- The task:
Restate the listing below word for word, omitting any images.

START Data for this task

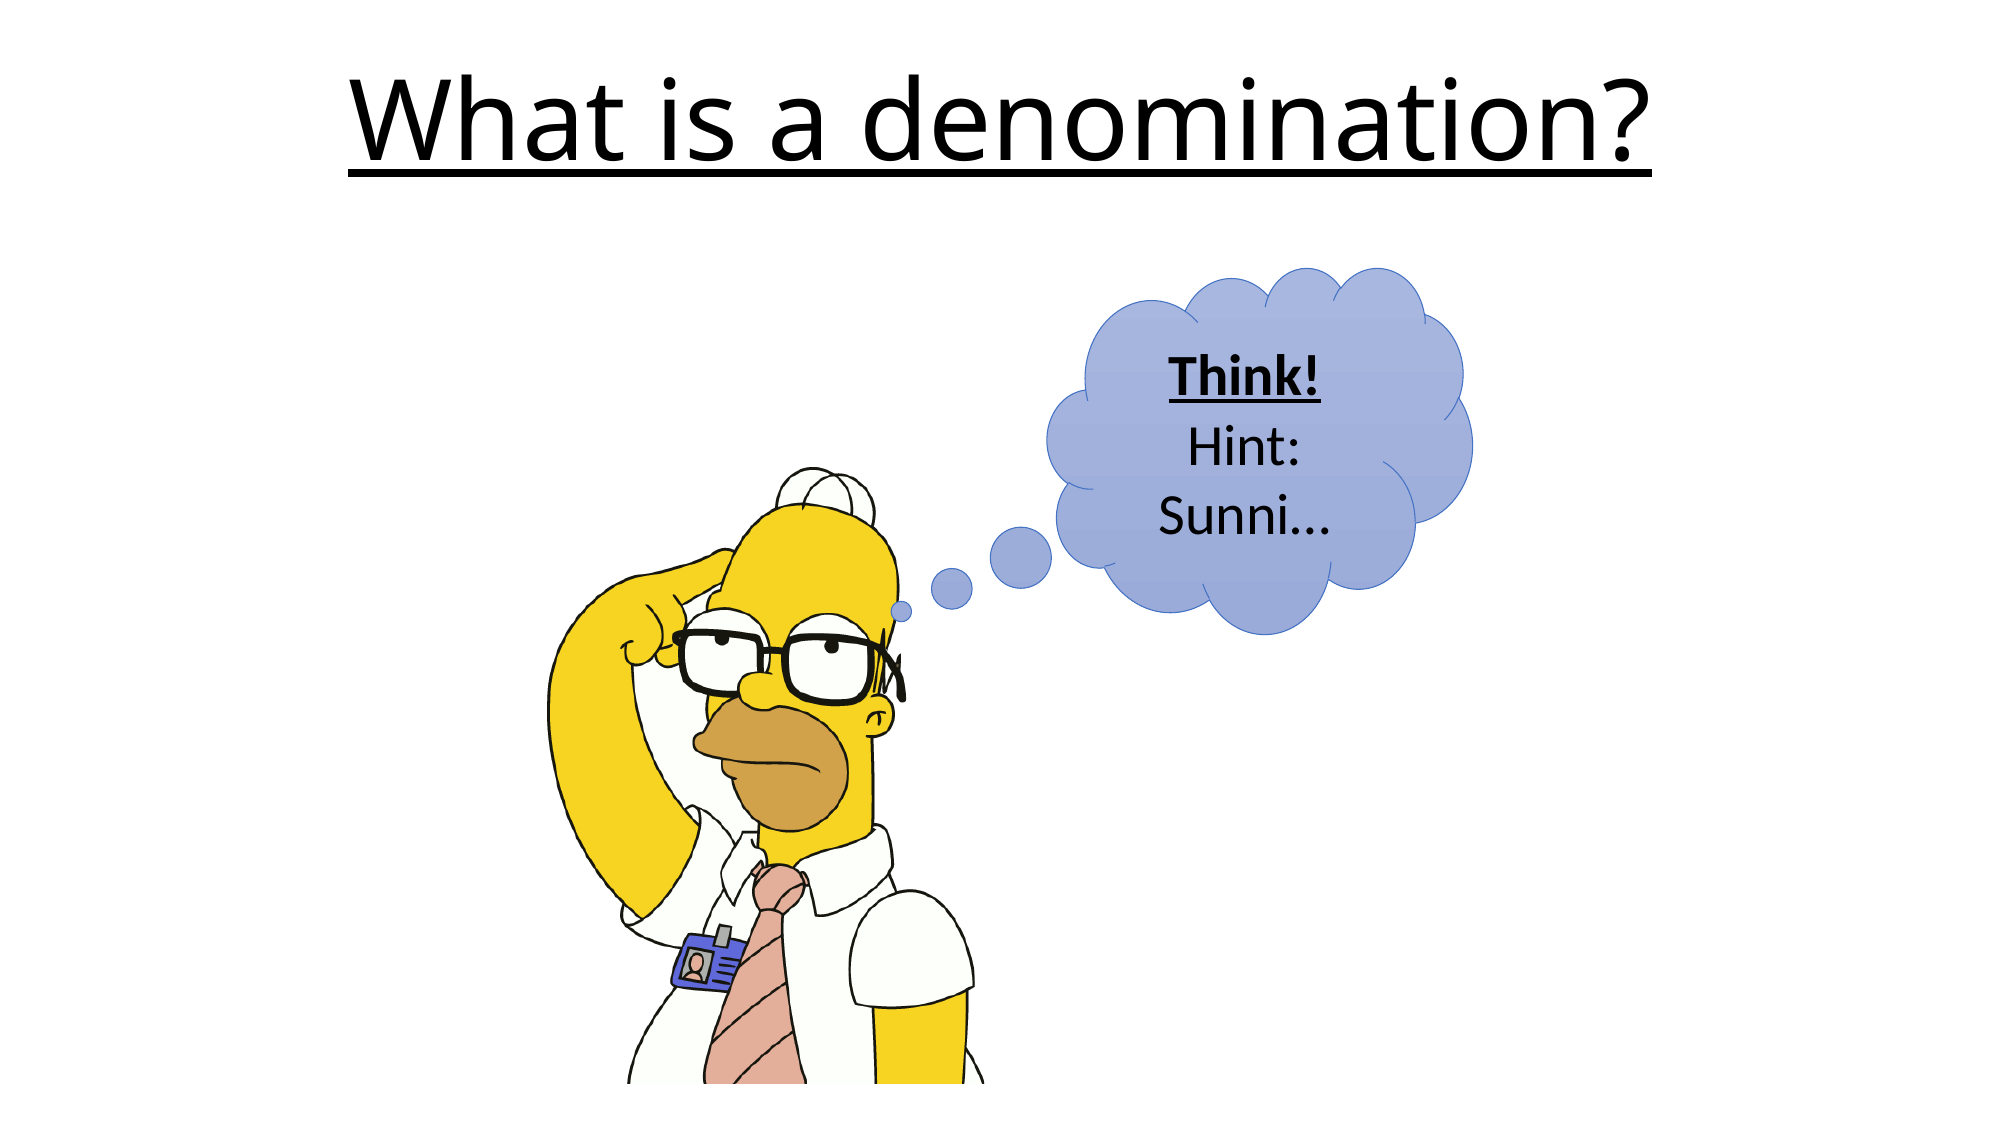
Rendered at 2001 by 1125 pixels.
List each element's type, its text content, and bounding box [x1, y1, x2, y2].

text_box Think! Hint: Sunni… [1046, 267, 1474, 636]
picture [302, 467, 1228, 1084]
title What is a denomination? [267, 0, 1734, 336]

END Data for this task

- Answer for this exercise:
Rendered at 2001 by 1125 pixels.
List each element's type, its text content, and bounding box [x1, y1, x2, y2].

text_box Think! Hint: Sunni… [1046, 267, 1474, 636]
picture [302, 467, 1228, 1084]
title What is a denomination? [267, 0, 1734, 336]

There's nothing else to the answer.